ASSIGNMENT:
If pictures appear among the lines below, leave them out while you return exactly the lines from the one with "1585641600: 15 -> 13" through the one with "IHE_P1: 9 -> 5.72".

RECORDS TO USE:
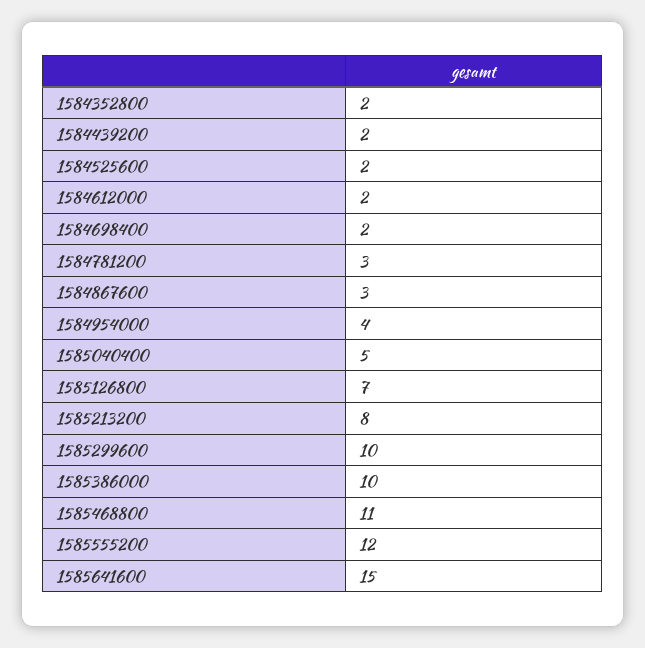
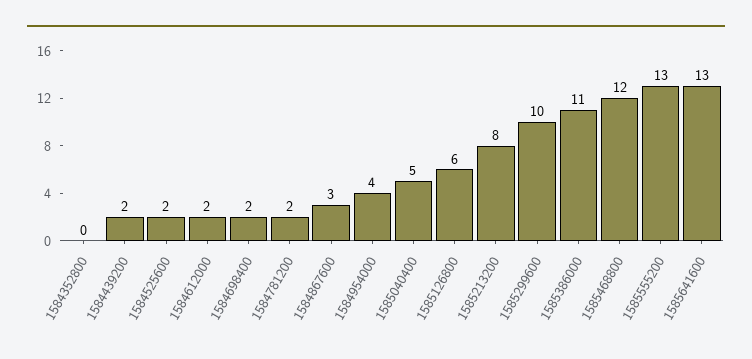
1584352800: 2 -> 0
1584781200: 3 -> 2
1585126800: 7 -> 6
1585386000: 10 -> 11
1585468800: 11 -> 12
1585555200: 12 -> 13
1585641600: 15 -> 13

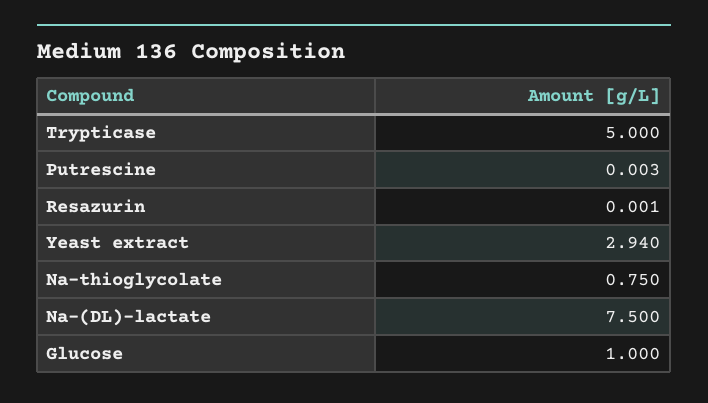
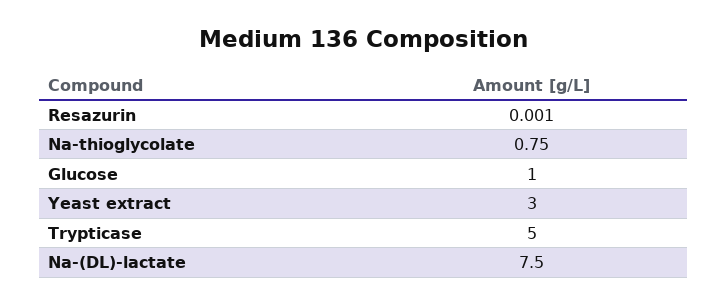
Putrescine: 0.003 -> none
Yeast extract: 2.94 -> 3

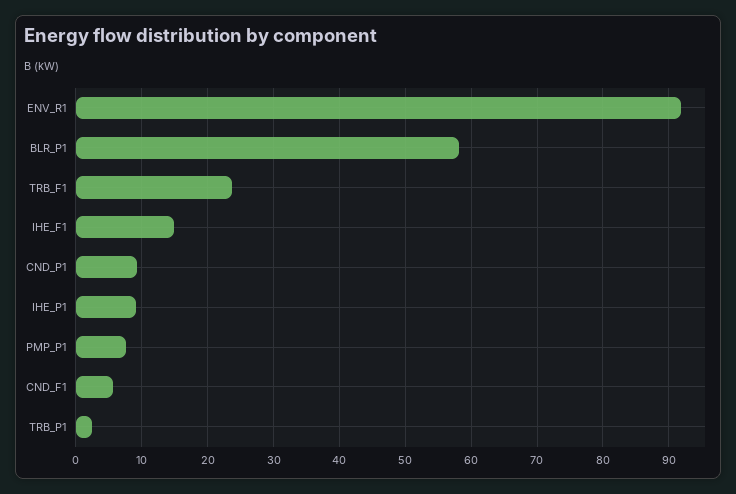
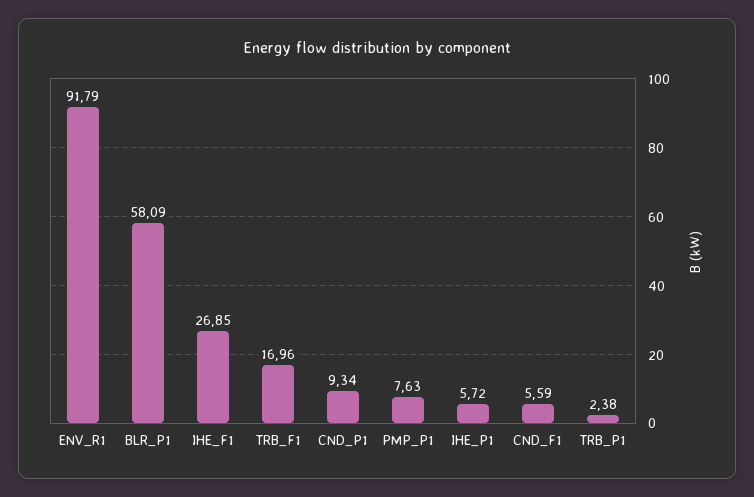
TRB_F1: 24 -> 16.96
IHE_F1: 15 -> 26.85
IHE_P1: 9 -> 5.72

--

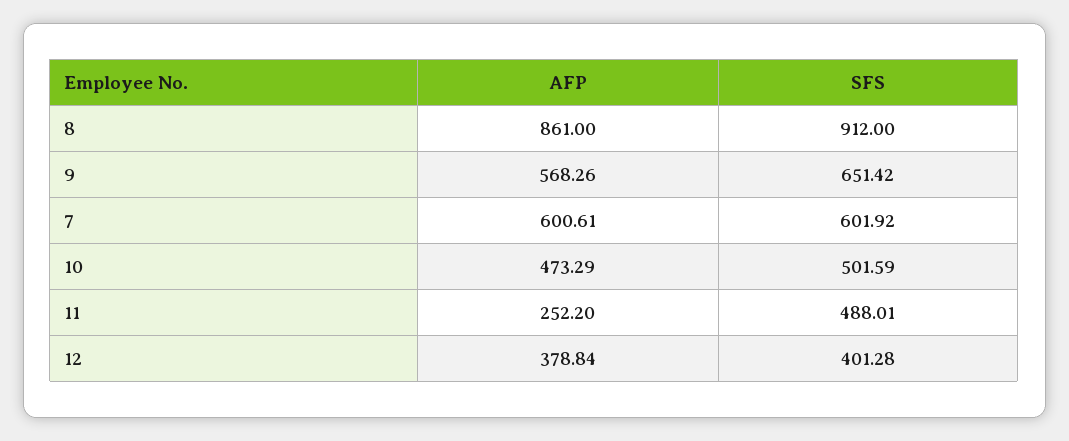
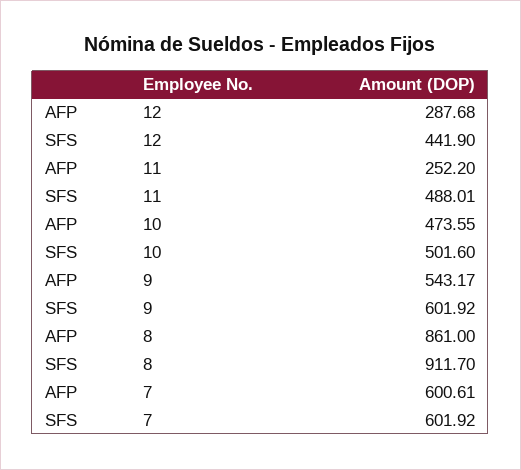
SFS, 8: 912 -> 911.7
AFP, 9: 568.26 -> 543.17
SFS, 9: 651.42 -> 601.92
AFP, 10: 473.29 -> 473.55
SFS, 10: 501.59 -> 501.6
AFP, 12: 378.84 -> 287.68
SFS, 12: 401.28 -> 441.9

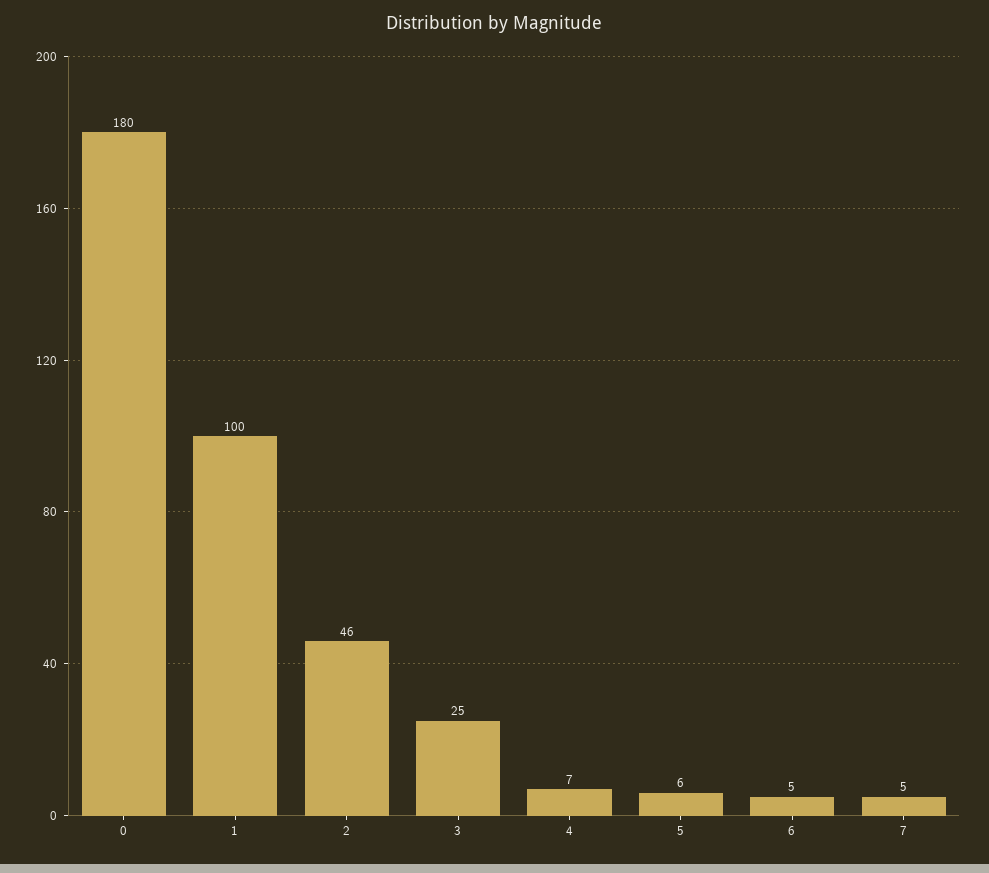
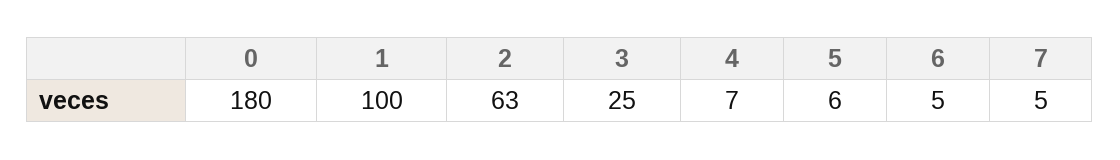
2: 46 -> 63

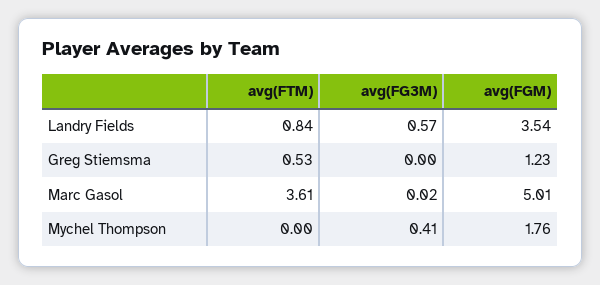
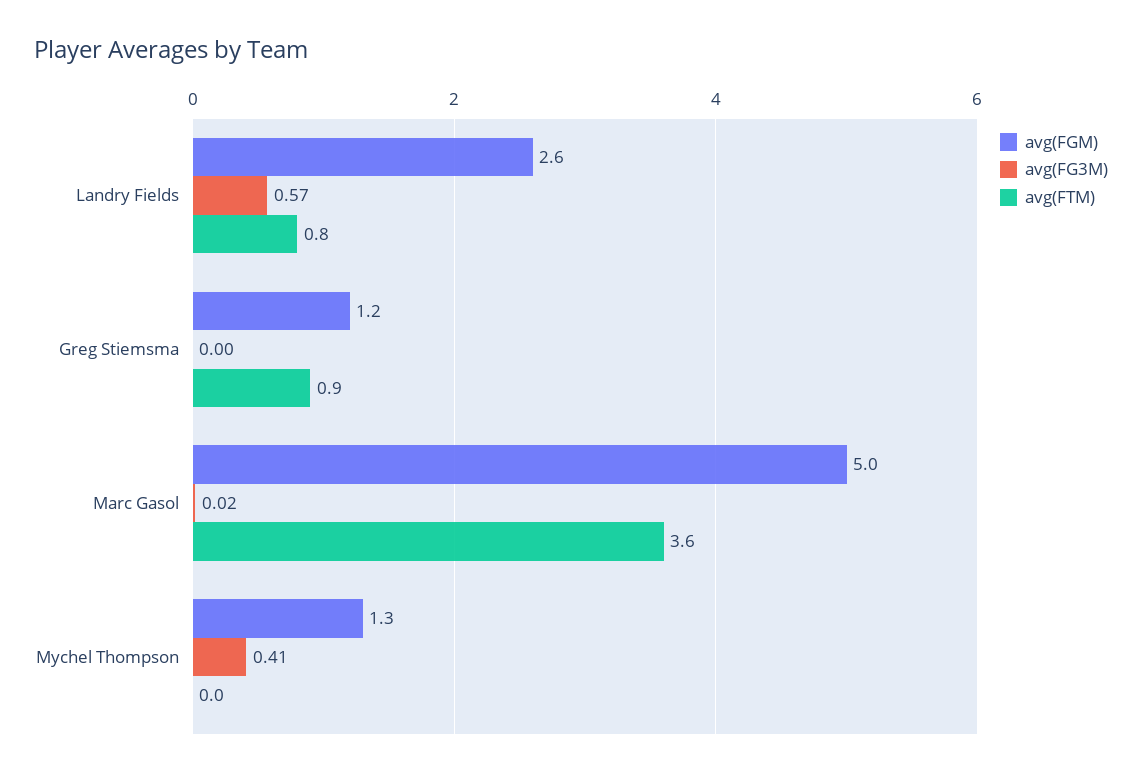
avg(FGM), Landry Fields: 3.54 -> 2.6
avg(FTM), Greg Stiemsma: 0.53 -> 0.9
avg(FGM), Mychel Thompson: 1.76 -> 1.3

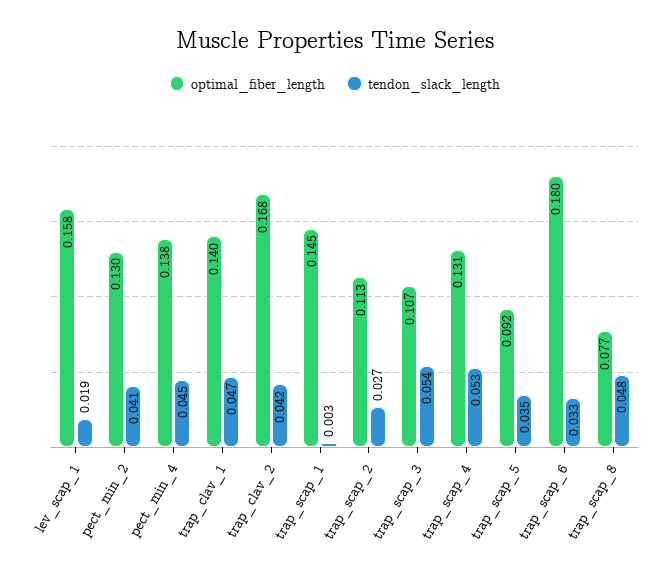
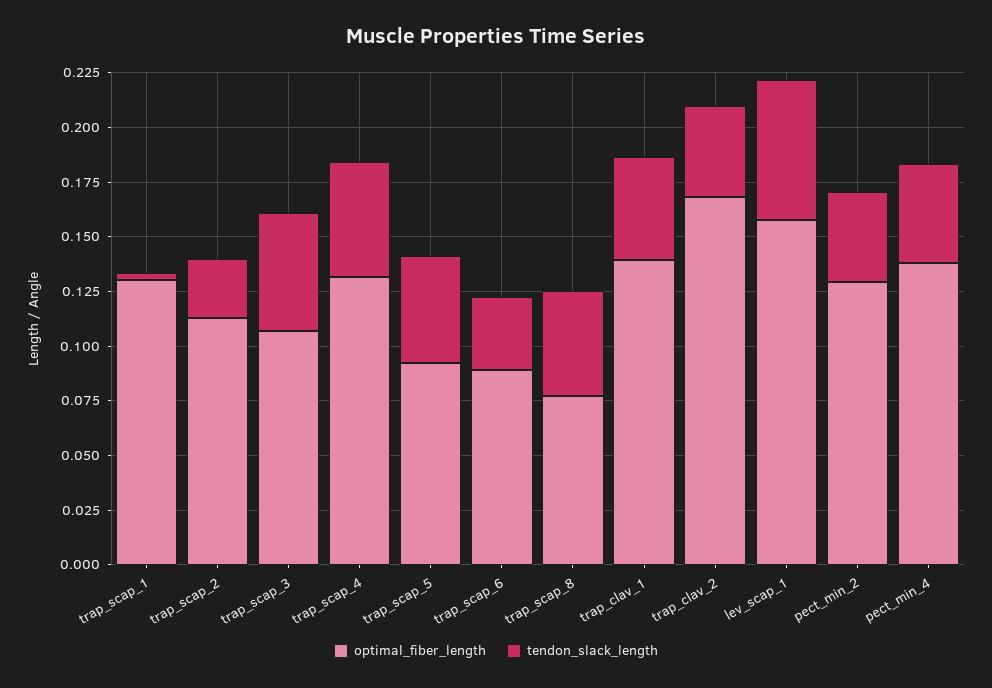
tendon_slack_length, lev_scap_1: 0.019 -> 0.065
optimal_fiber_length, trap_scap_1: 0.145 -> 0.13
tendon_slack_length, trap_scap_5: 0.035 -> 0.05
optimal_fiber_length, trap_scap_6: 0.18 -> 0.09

OUTPUT OF THE EXERCISE:
1585641600: 15 -> 13

Putrescine: 0.003 -> none
Yeast extract: 2.94 -> 3

TRB_F1: 24 -> 16.96
IHE_F1: 15 -> 26.85
IHE_P1: 9 -> 5.72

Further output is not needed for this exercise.